(Saved entries)
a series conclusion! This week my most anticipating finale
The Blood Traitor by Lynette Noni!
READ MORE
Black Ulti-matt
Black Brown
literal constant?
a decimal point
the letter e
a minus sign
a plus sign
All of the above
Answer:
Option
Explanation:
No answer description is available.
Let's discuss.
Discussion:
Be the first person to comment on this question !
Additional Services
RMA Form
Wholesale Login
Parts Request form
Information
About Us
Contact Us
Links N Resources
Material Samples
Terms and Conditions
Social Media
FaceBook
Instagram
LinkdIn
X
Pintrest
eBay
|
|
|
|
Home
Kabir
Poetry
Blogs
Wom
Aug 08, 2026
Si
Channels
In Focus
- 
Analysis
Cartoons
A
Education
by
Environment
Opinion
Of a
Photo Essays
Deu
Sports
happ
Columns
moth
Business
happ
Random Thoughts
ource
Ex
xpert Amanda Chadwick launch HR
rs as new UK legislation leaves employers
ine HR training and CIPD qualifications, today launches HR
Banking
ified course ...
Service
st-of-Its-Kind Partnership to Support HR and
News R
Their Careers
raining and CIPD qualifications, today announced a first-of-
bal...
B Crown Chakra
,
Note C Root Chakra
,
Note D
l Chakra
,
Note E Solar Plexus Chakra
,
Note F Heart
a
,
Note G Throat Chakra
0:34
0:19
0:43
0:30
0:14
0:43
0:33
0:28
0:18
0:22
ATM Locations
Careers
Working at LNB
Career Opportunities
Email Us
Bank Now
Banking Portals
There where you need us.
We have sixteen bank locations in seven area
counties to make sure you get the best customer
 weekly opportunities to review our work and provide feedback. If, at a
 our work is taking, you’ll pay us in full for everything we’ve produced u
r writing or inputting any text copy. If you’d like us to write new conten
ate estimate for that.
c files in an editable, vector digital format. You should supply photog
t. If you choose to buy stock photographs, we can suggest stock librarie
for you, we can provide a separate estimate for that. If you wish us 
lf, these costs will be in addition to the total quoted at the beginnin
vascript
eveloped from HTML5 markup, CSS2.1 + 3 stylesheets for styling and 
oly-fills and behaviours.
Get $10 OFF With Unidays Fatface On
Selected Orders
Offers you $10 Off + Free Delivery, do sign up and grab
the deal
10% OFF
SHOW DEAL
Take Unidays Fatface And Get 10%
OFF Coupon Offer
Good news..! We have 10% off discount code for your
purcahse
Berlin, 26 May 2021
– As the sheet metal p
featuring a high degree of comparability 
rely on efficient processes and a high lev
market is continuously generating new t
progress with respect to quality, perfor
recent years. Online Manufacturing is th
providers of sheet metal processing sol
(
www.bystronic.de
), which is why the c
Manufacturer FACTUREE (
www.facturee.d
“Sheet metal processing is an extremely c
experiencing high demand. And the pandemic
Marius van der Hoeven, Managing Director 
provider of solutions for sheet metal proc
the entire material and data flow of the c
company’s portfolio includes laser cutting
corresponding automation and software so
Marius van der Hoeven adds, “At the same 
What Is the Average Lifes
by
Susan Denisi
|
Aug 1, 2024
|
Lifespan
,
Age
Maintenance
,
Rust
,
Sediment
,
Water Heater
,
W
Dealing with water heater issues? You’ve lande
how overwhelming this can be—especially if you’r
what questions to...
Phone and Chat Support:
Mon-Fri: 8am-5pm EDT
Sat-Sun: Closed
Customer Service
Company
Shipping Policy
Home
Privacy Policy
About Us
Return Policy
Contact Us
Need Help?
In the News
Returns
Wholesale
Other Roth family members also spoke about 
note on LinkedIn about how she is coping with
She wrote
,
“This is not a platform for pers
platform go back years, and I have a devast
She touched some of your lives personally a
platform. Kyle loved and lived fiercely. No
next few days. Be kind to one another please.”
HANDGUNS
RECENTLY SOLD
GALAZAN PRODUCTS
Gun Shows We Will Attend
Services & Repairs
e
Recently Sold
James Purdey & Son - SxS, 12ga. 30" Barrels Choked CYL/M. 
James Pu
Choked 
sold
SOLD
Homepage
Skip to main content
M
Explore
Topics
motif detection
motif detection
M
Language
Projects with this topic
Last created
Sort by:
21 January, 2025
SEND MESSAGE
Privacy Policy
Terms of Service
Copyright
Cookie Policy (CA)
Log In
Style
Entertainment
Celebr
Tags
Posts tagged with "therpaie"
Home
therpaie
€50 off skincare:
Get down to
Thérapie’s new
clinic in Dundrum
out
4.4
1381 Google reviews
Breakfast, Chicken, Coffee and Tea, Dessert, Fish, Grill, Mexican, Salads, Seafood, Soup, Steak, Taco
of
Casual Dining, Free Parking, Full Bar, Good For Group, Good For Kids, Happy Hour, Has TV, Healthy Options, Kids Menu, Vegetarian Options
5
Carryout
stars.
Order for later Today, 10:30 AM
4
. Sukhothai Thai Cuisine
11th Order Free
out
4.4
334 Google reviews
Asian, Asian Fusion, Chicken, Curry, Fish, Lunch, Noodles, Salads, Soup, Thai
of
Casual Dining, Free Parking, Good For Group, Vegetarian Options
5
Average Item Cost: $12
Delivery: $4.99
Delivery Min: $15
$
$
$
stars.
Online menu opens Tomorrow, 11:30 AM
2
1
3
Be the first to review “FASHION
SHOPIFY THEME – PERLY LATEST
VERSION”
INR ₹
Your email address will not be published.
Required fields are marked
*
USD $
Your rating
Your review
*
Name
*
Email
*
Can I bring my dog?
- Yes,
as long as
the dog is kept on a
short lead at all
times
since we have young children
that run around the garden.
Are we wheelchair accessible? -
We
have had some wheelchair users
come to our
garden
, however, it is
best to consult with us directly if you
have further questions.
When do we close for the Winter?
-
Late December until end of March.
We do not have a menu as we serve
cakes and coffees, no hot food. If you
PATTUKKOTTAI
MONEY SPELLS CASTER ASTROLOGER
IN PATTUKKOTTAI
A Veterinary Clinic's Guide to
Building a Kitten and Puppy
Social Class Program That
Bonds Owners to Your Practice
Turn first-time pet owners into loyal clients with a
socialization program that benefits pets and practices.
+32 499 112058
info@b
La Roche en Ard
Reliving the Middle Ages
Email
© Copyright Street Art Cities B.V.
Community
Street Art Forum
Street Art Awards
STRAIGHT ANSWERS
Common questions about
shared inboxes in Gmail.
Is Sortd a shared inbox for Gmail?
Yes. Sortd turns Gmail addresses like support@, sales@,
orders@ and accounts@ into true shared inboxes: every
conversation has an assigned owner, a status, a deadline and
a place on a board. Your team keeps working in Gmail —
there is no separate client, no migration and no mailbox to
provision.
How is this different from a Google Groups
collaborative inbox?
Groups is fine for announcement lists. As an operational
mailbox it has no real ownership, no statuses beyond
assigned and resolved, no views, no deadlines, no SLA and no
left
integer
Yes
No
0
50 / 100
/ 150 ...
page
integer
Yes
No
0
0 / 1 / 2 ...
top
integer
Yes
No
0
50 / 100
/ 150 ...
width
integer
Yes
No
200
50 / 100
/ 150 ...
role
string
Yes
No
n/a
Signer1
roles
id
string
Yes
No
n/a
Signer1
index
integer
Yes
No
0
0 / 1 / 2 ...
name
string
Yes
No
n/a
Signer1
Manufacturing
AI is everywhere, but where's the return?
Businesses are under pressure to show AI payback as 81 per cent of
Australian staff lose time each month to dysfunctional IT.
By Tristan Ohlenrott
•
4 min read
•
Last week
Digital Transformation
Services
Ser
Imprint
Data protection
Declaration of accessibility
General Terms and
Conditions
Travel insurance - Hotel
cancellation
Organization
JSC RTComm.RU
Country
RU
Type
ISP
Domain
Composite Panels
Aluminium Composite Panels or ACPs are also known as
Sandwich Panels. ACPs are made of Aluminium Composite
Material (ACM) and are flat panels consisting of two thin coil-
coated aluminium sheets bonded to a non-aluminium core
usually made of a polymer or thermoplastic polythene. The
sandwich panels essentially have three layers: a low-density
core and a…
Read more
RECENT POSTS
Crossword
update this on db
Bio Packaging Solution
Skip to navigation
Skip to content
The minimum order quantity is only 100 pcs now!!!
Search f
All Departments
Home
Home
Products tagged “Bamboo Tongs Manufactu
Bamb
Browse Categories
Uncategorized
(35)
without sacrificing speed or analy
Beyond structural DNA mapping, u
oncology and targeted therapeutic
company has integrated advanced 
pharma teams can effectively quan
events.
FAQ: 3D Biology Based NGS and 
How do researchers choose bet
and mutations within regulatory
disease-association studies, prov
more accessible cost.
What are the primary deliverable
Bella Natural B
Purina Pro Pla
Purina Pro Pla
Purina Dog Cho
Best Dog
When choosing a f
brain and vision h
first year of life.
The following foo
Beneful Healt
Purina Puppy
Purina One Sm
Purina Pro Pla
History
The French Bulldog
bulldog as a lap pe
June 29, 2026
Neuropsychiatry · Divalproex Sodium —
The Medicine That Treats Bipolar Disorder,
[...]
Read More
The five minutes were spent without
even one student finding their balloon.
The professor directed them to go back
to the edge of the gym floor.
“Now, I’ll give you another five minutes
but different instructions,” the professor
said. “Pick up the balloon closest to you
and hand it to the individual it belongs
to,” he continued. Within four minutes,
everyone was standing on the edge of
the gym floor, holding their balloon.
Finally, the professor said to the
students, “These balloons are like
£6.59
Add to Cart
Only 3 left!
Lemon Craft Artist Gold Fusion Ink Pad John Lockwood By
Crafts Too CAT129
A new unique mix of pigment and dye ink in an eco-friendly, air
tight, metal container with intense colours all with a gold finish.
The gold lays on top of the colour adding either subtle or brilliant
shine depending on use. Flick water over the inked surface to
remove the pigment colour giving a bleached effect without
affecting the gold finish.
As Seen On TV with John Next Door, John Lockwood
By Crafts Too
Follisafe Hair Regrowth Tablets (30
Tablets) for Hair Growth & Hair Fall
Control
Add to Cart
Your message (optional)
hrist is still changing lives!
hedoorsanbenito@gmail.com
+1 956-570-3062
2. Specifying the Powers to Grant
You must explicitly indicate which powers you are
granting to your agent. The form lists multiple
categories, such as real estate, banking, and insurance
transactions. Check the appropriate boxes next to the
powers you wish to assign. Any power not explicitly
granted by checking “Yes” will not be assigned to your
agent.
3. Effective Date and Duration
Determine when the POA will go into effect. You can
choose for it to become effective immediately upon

• [What the exercise asks]: From the entries above, give again exactly the lines running from the line with "mailbox it has" to the line with "Travel insurance - Hotel"; include both of those lines.

• [Problem solution]:
mailbox it has no real ownership, no statuses beyond
assigned and resolved, no views, no deadlines, no SLA and no
left
integer
Yes
No
0
50 / 100
/ 150 ...
page
integer
Yes
No
0
0 / 1 / 2 ...
top
integer
Yes
No
0
50 / 100
/ 150 ...
width
integer
Yes
No
200
50 / 100
/ 150 ...
role
string
Yes
No
n/a
Signer1
roles
id
string
Yes
No
n/a
Signer1
index
integer
Yes
No
0
0 / 1 / 2 ...
name
string
Yes
No
n/a
Signer1
Manufacturing
AI is everywhere, but where's the return?
Businesses are under pressure to show AI payback as 81 per cent of
Australian staff lose time each month to dysfunctional IT.
By Tristan Ohlenrott
•
4 min read
•
Last week
Digital Transformation
Services
Ser
Imprint
Data protection
Declaration of accessibility
General Terms and
Conditions
Travel insurance - Hotel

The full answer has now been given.